■ Text provided
=-=-=-=-=

# Ben Moore questions



## Dorman Painting (May 2, 2006)

They've recently built a BM store in my area and I've always wanted to use their paints. I'm a LONG time SW man, mainly using the Pro Mar 200 series and SuperPaint for my interiors. My exteriors are normally painted with SW SuperPaint. 

What BM paint would be in line with Pro Mar 200 and Superpaint? What's a good ceiling paint, currently using SW's CHB (Chicago Home Builders) that they're tearing my head off on at 16.60 a gallon....What's a good acrylic trim paint from BM that brushes and sprays well? I literally have no idea about their paints because they've never had stores close to my house. I've used Super Spec a time or two and it was decent for the price. Looking forward to hearing from the BM crowd.


----------



## disantodrywall (Jul 24, 2010)

Bm has a lot of good paint but the two best is aura which im my area is lile 60 a gal or tjeres regal amd i have also used super hide a alot. Primer i always use kilz because it covers almost anything youll ha e to shop around


----------



## jfranklin (Apr 18, 2009)

try the Ben Moore advance on your trim it is awesome. lays out nice with a brush, sprays like an oil and dries fast.


----------



## SuperiorHIP (Aug 15, 2010)

Just about any interior drywall I paint with Super Spec, covers well, paints well for a bout $23 a gallon. Trim gets Satin Impervo (oil) or Regal enamel (latex). Exterior I use the moore line, they have mooreglo (satin), moorelife (flat), mooreguard (low luster). I have used the $60 a gallon aura inside and just cant justify almost 3x the cost.


----------



## [email protected] (Apr 26, 2008)

Their Ben product is comparable to Super Paint. I used it quite a bit this year. 
The Regal Select is comparable to Duration. Great stuff.
So far that is all I have used. I'm working my way out of SW and into BM for the experience, not so much the price.


----------



## jbcoatings (Oct 30, 2011)

*Bm Vs. SW*

Benjamin Moore owns and manufactures paint under the Coronado brand. Their Super Kote 5000 is a green product and crosses over very well to PM 200. A nice feature is the sheens are a little lower so they don't flash like pro mar and they touch up better. Good for spray, brush, or roll application. Also in the Coronado line is a product Tuff Walls which comes in four different sheens and is priced great. The labes have the BM logo on them so it is an easy sell to the home owner to offer a BM product for such a low price.


----------

=-=-=-=-=

■ Information shown

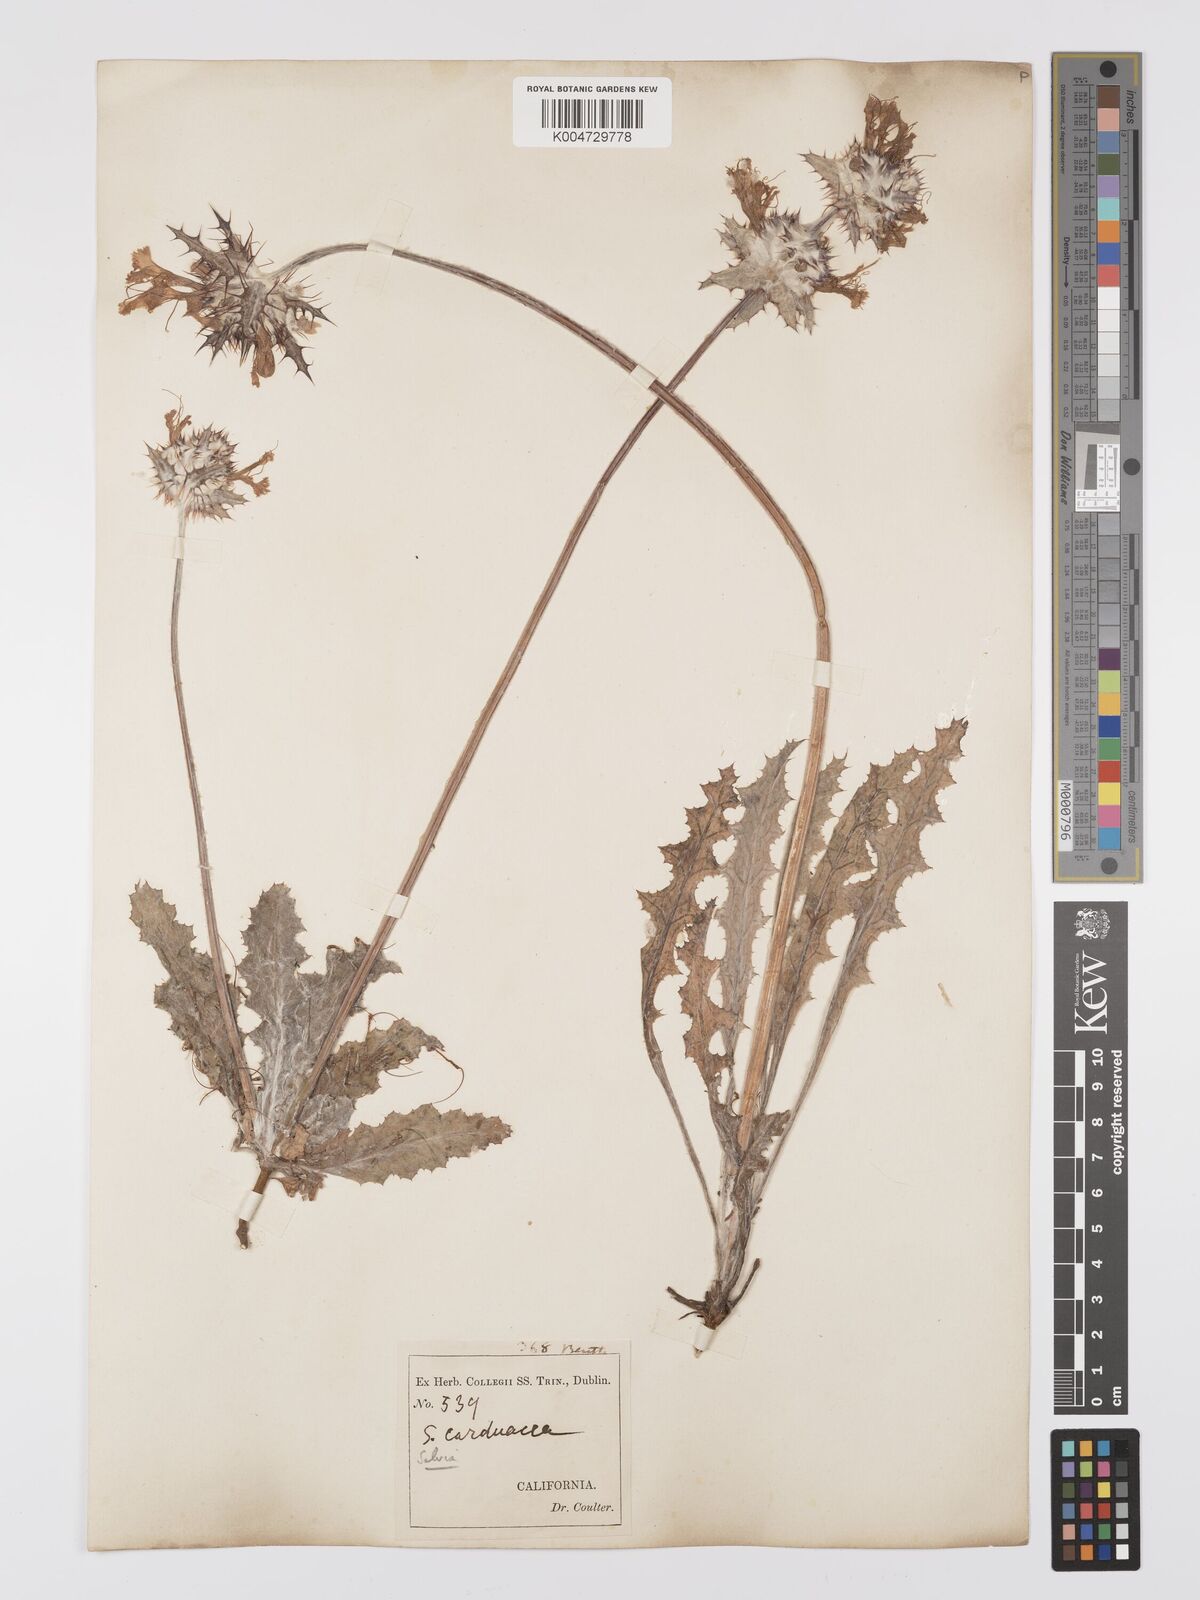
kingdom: Plantae
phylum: Tracheophyta
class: Magnoliopsida
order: Lamiales
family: Lamiaceae
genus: Salvia
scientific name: Salvia carduacea
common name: Thistle sage
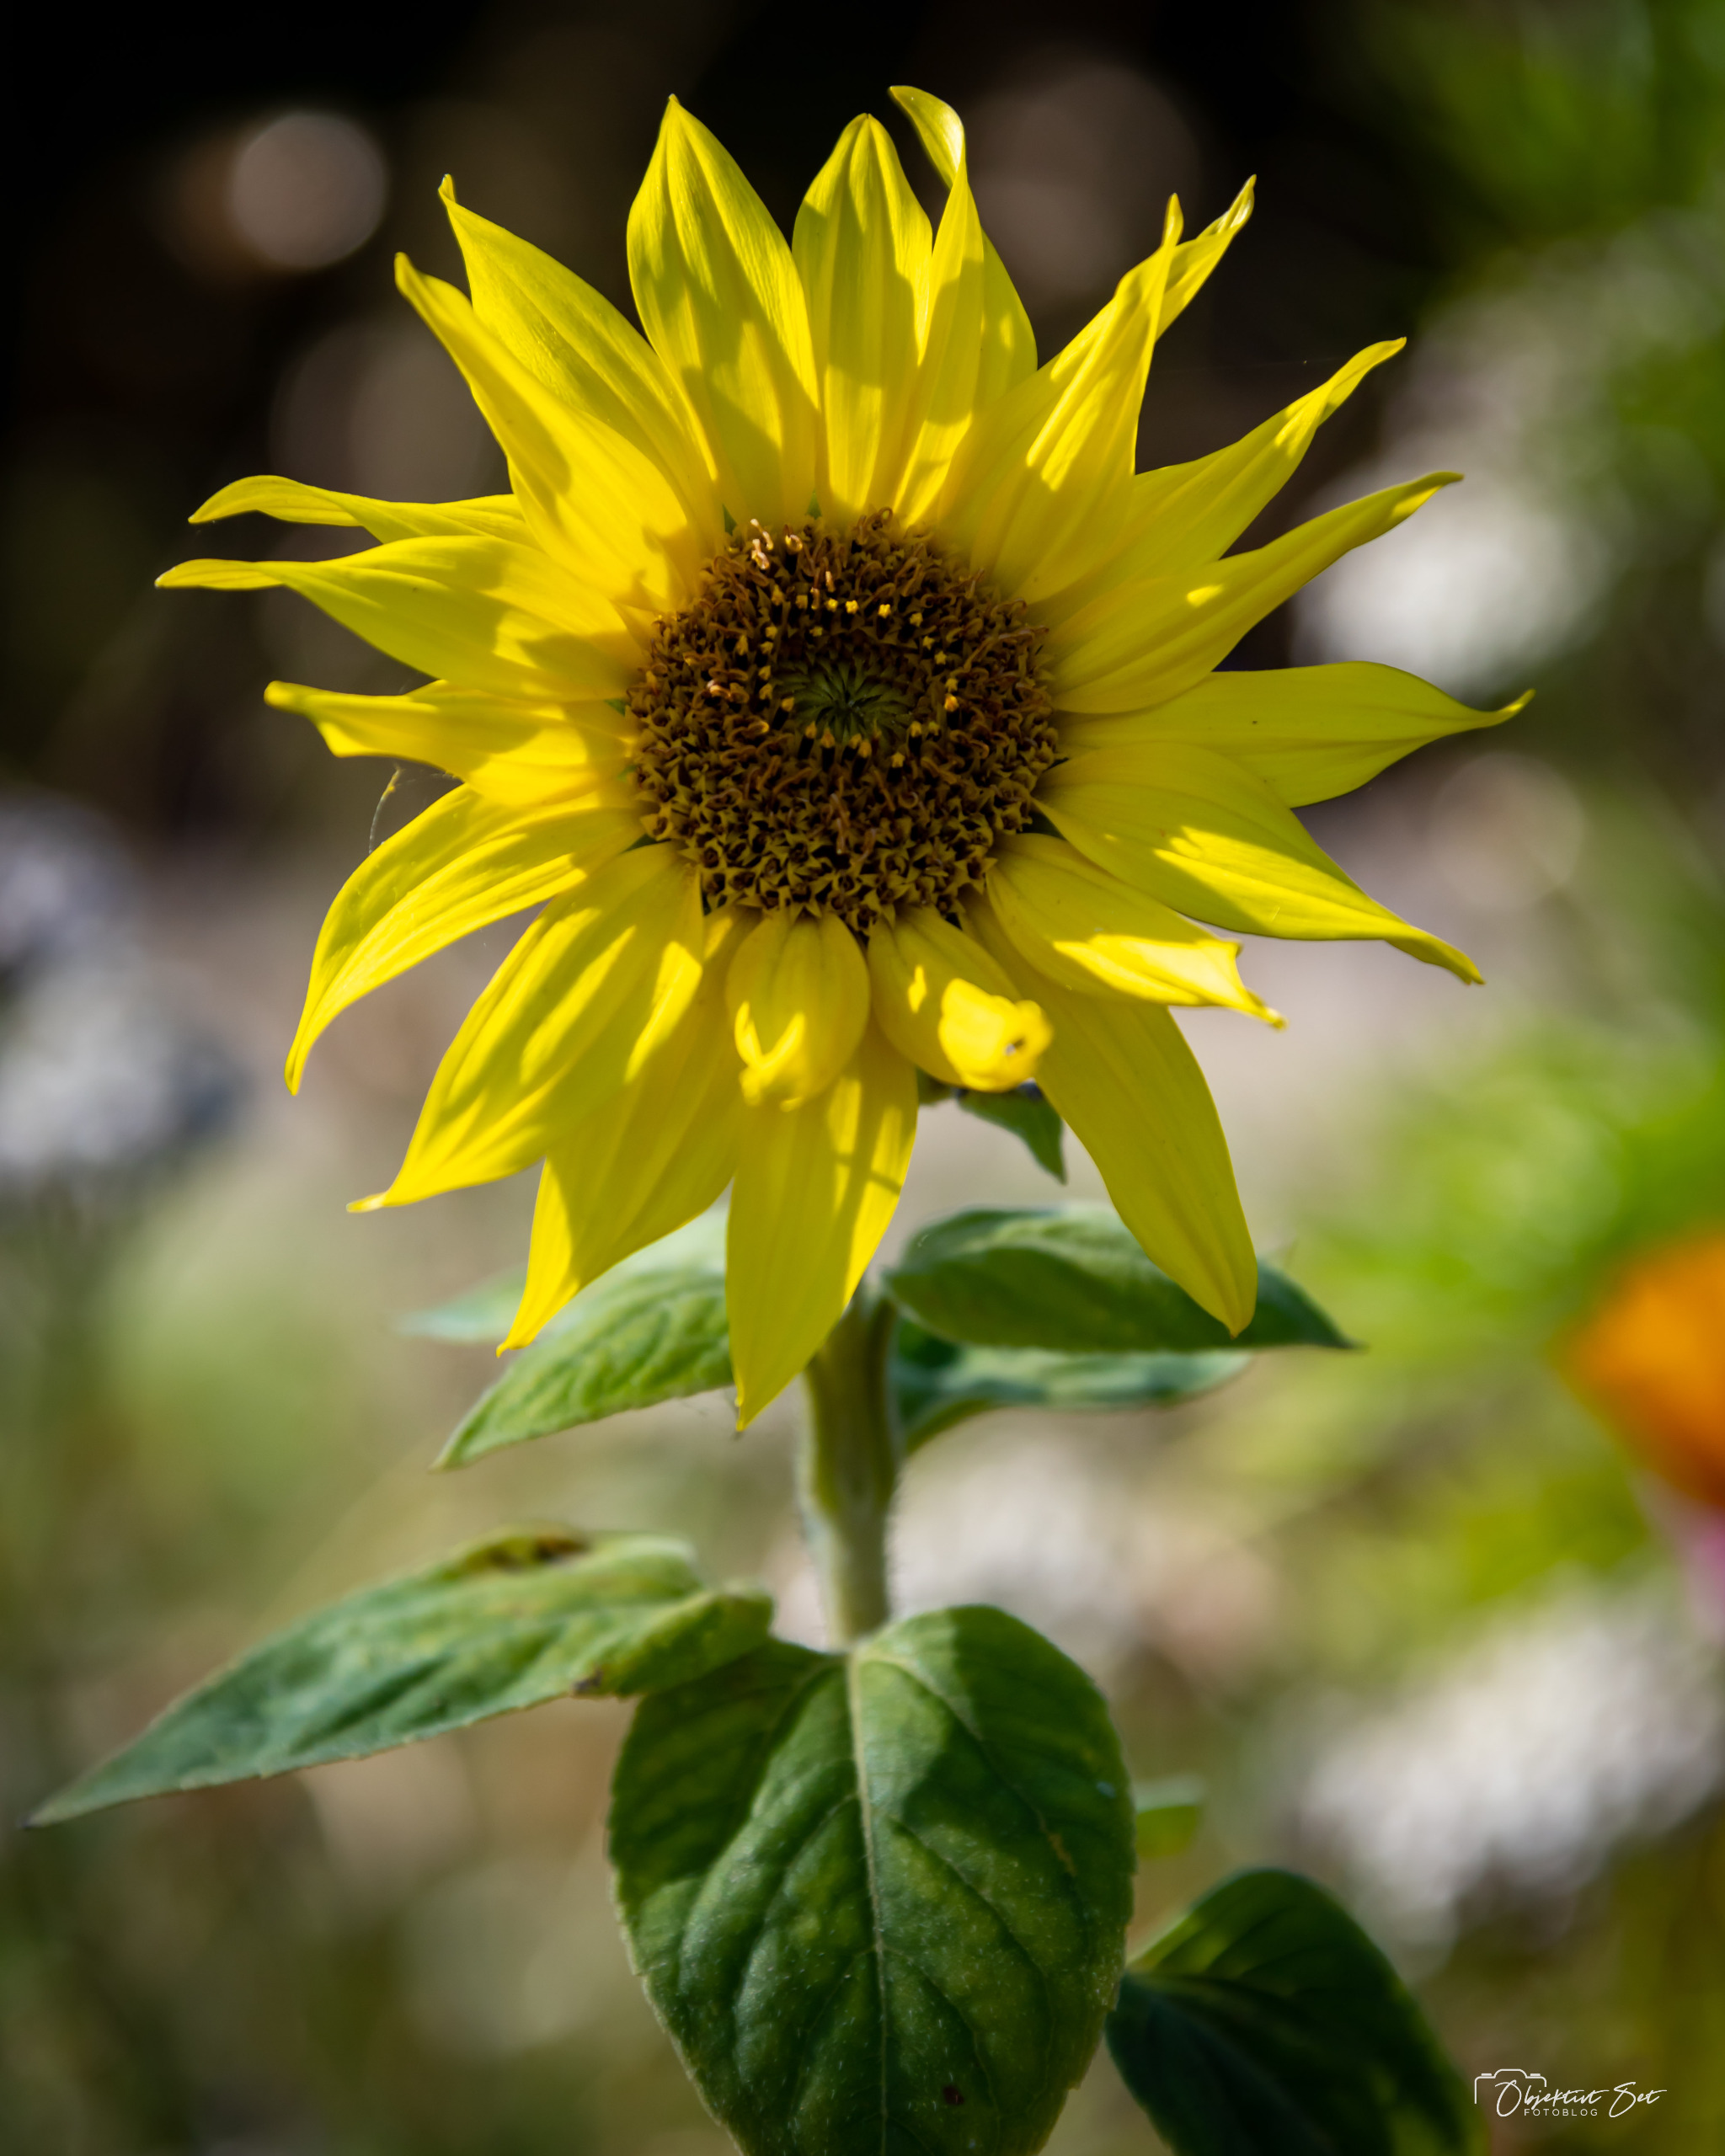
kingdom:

=-=-=-=-=

■ What to do
In the paint forum thread, what brand name does Benjamin Moore own and manufacture paint under?

■ Task response
The Coronado brand.